Era novembro de 2014. Primeiro fim de semana. Plena campanha da Dilma. Fim de tarde na RPPN dele, a Linda Serra dos Topázios. Jaime e eu começamos a conversar sobre a falta que fazia termos acesso a um veículo independente e democrático de informação.

Resolvemos fundar o nosso. Um espaço não comercial, de resistência. Mais um trabalho de militância, voluntário, por suposto. Jaime propôs um jornal; eu, uma revista. O nome eu escolhi (ele queria Bacurau). Dividimos as tarefas. A capa ficou com ele, a linha editorial também.
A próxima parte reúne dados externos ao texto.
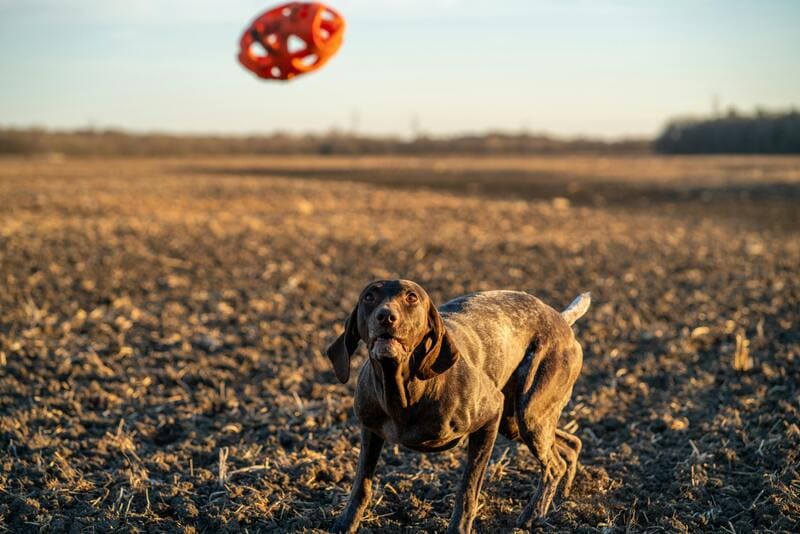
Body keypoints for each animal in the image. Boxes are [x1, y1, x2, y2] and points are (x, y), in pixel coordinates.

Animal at [324, 282, 588, 532]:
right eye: (369, 296)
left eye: (412, 297)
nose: (386, 316)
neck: (403, 391)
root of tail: (560, 318)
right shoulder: (370, 431)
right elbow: (361, 486)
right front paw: (345, 525)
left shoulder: (490, 417)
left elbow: (467, 490)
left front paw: (458, 528)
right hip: (515, 422)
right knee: (570, 445)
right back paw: (564, 492)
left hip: (528, 415)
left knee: (553, 466)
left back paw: (533, 515)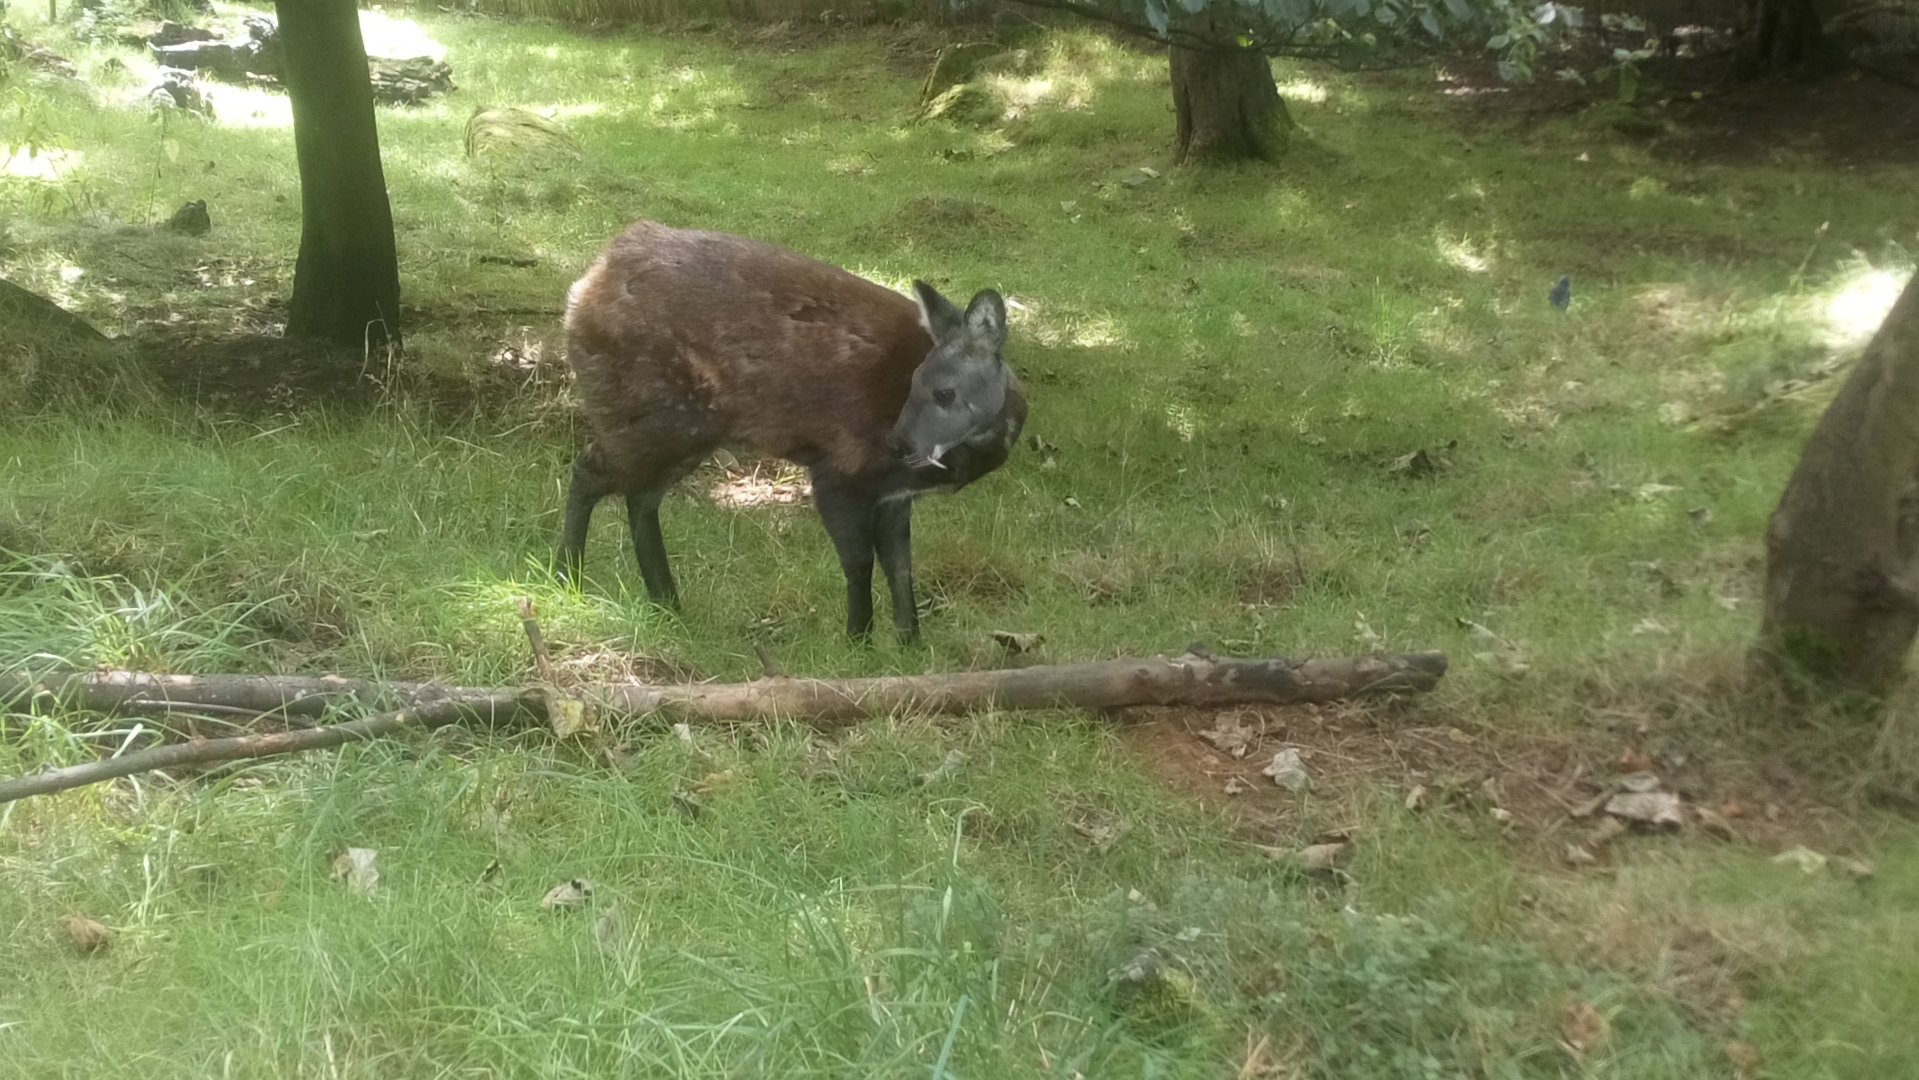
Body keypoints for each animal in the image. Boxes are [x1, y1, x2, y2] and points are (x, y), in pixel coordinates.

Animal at [556, 220, 1027, 641]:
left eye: (945, 392)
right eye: (913, 382)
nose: (898, 443)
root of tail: (582, 290)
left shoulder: (894, 496)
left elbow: (901, 565)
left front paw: (910, 646)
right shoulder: (839, 471)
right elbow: (860, 564)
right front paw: (858, 643)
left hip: (676, 430)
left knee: (639, 498)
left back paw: (667, 604)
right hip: (649, 414)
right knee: (590, 471)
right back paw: (567, 580)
Correr atrás da grana ficou por minha conta. A paleta de cores, depois de larga prosa, Jaime fechou questão – “nossas cores vão ser o vermelho e o amarelo, porque revista tem que ter cor de luta, cor vibrante” (eu queria verde-floresta). Na paz, acabei enfiando um branco.

Fizemos a primeira edição da Xapuri lá mesmo, na Reserva, em uma noite. Optamos por centrar na pauta socioambiental. Nossa primeira capa foi sobre os povos indígenas isolados do Acre: ‘Isolados, Bravos, Livres: Um Brasil Indígena por Conhecer”. Depois de tudo pronto, Jaime inventou de fazer uma outra boneca, “porque toda revista tem que ter número zero”.

Dessa vez finquei pé, ficamos com a capa indígena. Voltei pra Brasília com a boneca praticamente pronta e com a missão de dar um jeito de imprimir. Nos dias seguintes, o Jaime veio pra Formosa, pra convencer minha irmã Lúcia a revisar a revista, “de grátis”. Com a primeira revista impressa, a próxima tarefa foi montar o Conselho Editorial.

Jaime fez questão de visitar, explicar o projeto e convidar pessoalmente cada conselheiro e cada conselheira (até a doença agravar, nos seus últimos meses de vida, nunca abriu mão dessa tarefa). Daqui rumamos pra Goiânia, para convidar o arqueólogo Altair Sales Barbosa, nosso primeiro conselheiro. “O mais sabido de nóis,” segundo o Jaime.

Trilhamos uma linda jornada. Em 80 meses, Jaime fez questão de decidir, mensalmente, o tema da capa e, quase sempre, escrever ele mesmo. Às vezes, ligava pra falar da ótima ideia que teve, às vezes sumia e, no dia certo, lá vinha o texto pronto, impecável.

Na sexta-feira, 9 de julho, quando preparávamos a Xapuri 81, pela primeira vez em sete anos, ele me pediu para cuidar de tudo. Foi uma conversa triste, ele estava agoniado com os rumos da doença e com a tragédia que o Brasil enfrentava. Não falamos em morte, mas eu sabia que era o fim.

Hoje, cá estamos nós, sem as capas do Jaime, sem as pautas do Jaime, sem o linguajar do Jaime, sem o jaimês da Xapuri, mas na labuta, firmes na resistência. Mês sim, mês sim de novo, como você sonhava, Jaiminho, carcamos porva e, enfim, chegamos à nossa edição número 100. E, depois da Xapuri 100, como era desejo seu, a gente segue esperneando.

Fica tranquilo, camarada, que por aqui tá tudo direitim.